▶ EXTRAIT DU TEXTE

Le projet de loi prévoit de généraliser une expérimentation qui devait être menée pendant trois ans et qui finalement n'aura duré que huit mois. Les résultats sont on ne peut plus mitigés, en dépit des efforts d'un rapport pour tordre les chiffres et aboutir à une conclusion favorable à la généralisation.

L'analyse de l'Observatoire international des prisons (OIP) montre que l'expérimentation ne révèle rien, et surtout pas une amélioration des conditions de travail des agents, ni une diminution du nombre d'incidents rapportés en prison. Ainsi, sur près de 64 500 caméras portées, seuls 2 564 enregistrements ont été déclenchés et 30 ont été exploités, dont 80 % à des fins de formation pédagogique des agents. On est bien loin de la formidable avancée à laquelle vous voulez faire croire.

▶ CONSIGNE
Recopiez le texte sur l'expérimentation des caméras en prison depuis « Le projet de » jusqu'à « à la généralisation. » inclus, en remplaçant « trois ans » par « deux ans ». La liste qui suit ne joue aucun rôle ici.

▶ EXTRAITS DE DONNÉES
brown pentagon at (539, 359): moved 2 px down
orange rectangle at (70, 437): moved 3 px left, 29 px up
* * *
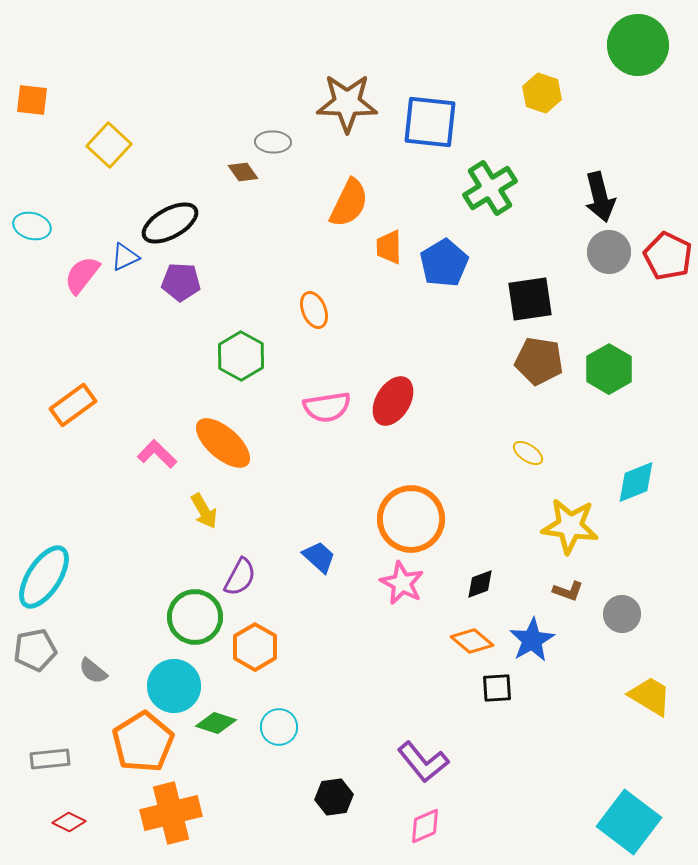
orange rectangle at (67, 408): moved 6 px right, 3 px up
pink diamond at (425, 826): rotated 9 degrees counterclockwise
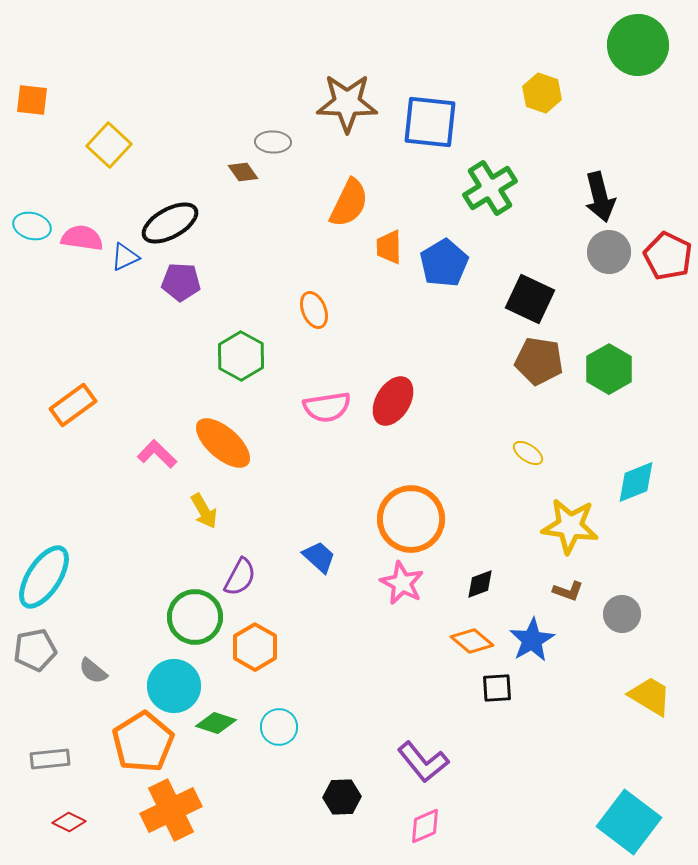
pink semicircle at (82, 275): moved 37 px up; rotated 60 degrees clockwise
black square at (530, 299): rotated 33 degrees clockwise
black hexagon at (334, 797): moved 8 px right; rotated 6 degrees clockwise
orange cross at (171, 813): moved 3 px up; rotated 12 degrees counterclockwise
==
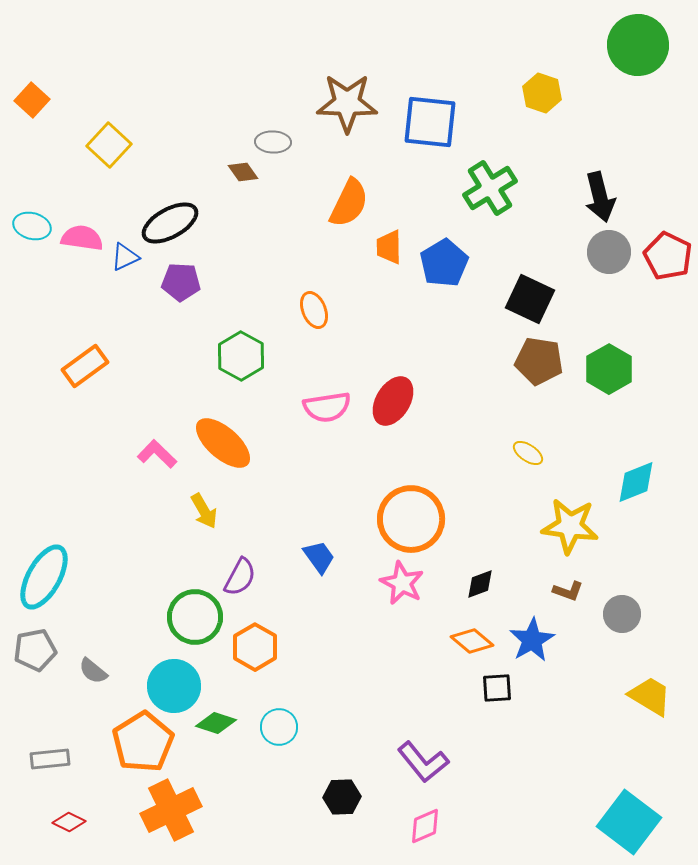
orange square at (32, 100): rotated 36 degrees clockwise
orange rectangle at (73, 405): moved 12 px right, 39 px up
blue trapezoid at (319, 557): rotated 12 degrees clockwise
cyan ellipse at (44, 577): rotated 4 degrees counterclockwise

▶ RÉPONSE ATTENDUE
Le projet de loi prévoit de généraliser une expérimentation qui devait être menée pendant deux ans et qui finalement n'aura duré que huit mois. Les résultats sont on ne peut plus mitigés, en dépit des efforts d'un rapport pour tordre les chiffres et aboutir à une conclusion favorable à la généralisation.